** Opening PROVIDED DATA block **

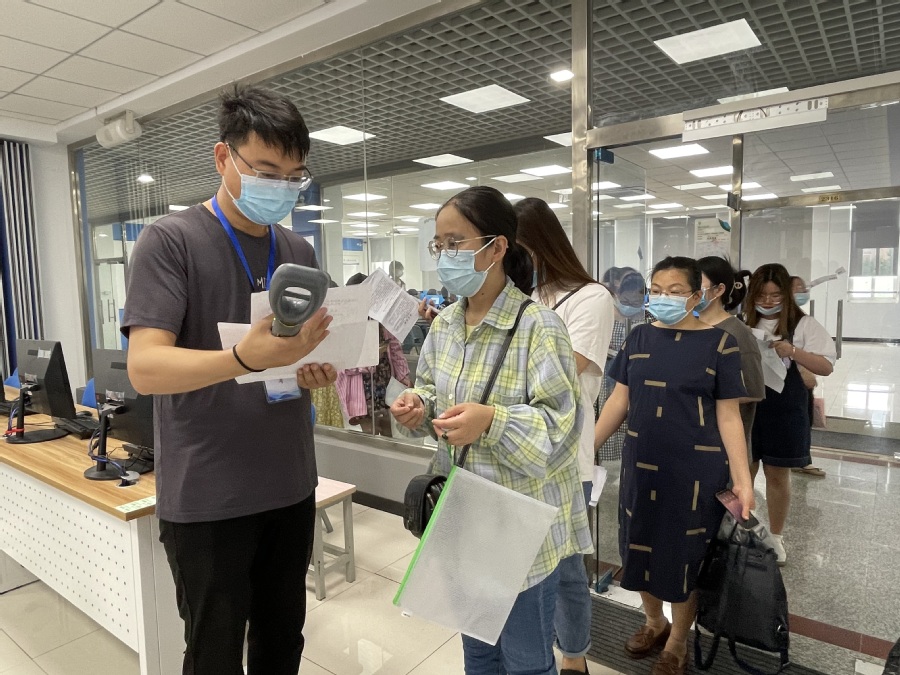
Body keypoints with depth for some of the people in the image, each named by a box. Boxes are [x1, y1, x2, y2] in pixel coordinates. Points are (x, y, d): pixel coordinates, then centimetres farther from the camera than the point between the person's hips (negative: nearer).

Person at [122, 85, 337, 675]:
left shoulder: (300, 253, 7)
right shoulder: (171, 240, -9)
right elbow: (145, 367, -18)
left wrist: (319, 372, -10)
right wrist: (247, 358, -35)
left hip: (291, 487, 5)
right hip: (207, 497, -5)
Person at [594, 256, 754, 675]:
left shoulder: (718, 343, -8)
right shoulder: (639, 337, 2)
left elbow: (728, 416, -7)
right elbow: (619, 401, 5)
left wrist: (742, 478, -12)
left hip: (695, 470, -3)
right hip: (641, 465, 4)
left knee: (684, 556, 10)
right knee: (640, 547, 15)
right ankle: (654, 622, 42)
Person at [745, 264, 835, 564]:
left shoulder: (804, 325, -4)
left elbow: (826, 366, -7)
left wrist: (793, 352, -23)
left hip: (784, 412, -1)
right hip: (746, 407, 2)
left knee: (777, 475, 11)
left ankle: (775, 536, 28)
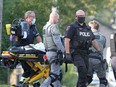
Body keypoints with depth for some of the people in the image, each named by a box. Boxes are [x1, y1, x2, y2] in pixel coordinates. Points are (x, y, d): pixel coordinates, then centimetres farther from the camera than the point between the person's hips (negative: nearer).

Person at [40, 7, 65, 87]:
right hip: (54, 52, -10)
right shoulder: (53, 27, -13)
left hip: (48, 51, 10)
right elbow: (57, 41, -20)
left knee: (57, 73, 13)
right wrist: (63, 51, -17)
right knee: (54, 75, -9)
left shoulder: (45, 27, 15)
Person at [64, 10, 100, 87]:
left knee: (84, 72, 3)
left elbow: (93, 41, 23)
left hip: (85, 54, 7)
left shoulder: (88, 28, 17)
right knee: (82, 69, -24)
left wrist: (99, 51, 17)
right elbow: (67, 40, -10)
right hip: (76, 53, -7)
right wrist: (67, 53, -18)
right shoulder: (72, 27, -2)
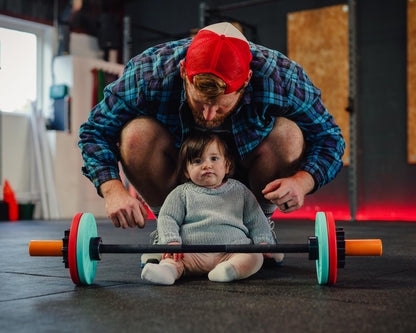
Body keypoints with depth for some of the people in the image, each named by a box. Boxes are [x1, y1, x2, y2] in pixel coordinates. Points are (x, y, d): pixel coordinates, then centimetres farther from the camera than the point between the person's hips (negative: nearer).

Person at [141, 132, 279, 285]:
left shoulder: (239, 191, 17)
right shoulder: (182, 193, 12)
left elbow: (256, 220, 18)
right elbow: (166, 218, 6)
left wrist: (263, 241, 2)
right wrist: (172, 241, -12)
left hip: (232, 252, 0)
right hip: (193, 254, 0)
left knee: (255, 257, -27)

** Closing PROVIDED DATA block **
** Opening PROVIDED DATA block **

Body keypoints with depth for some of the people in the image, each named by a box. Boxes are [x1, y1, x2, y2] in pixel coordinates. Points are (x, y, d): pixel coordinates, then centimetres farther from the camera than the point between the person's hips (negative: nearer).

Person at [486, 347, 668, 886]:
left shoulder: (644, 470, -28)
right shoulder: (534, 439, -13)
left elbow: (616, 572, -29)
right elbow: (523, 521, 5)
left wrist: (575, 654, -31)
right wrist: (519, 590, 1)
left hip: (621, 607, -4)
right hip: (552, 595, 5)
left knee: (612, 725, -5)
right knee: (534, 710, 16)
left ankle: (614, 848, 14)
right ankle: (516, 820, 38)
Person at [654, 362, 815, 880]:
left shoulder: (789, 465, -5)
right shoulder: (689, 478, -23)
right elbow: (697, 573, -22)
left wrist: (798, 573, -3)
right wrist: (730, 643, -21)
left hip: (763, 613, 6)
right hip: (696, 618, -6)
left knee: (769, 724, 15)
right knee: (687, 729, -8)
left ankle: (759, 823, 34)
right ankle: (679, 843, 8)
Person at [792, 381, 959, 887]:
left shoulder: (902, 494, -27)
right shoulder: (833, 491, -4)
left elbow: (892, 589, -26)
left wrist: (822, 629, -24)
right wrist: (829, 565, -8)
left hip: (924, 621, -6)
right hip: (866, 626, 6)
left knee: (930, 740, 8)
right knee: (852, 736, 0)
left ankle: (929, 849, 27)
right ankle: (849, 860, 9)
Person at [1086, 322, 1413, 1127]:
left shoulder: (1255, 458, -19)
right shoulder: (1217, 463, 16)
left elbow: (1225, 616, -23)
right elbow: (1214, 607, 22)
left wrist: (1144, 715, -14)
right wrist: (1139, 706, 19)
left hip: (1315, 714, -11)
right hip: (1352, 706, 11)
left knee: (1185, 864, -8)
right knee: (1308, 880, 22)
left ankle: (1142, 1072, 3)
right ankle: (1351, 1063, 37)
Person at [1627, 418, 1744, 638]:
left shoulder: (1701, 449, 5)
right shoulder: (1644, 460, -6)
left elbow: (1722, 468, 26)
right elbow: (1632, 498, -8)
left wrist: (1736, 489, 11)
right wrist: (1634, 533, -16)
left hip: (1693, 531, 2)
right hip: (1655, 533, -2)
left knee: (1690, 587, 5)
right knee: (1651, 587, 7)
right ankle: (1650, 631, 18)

** Closing PROVIDED DATA block **
** Opening PROVIDED DATA block **

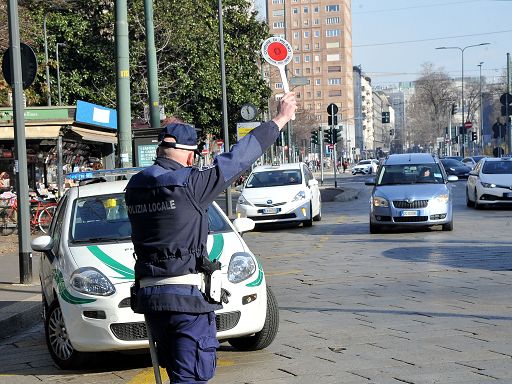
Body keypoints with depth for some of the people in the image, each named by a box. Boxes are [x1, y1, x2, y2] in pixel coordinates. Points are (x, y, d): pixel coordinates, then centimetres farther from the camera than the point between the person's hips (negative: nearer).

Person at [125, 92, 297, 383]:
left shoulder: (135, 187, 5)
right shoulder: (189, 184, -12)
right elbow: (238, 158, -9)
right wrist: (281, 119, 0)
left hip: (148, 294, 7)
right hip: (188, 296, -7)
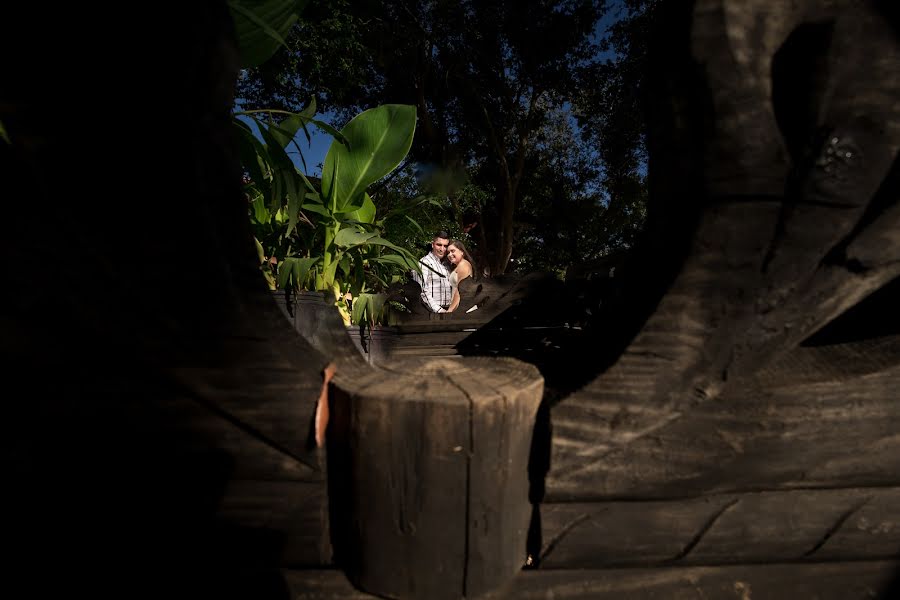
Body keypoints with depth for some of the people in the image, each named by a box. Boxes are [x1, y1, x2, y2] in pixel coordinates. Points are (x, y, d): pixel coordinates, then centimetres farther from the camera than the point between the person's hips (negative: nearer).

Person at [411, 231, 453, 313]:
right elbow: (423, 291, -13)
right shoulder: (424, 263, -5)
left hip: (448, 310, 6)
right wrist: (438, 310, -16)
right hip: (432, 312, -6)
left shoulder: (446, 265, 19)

** Closing PROVIDED DATA block **

Write out again the lines in the records from the line with "left ankle: (1142, 1072, 3)" to the line with "right knee: (1651, 587, 7)", both included. Shift every number in the keypoint values (x, y, and depth) up by 131, and leave the box line unchanged.

left ankle: (1273, 1203, 134)
right ankle: (1482, 1194, 168)
Person at [1627, 418, 1744, 638]:
left shoulder: (1832, 580, 136)
right shoulder: (1775, 591, 125)
left elbow: (1853, 599, 157)
right elbow: (1763, 629, 123)
left wrist: (1867, 620, 142)
right wrist: (1765, 664, 115)
left hip: (1824, 662, 133)
right hip: (1786, 664, 129)
left knee: (1821, 718, 136)
right knee: (1782, 718, 138)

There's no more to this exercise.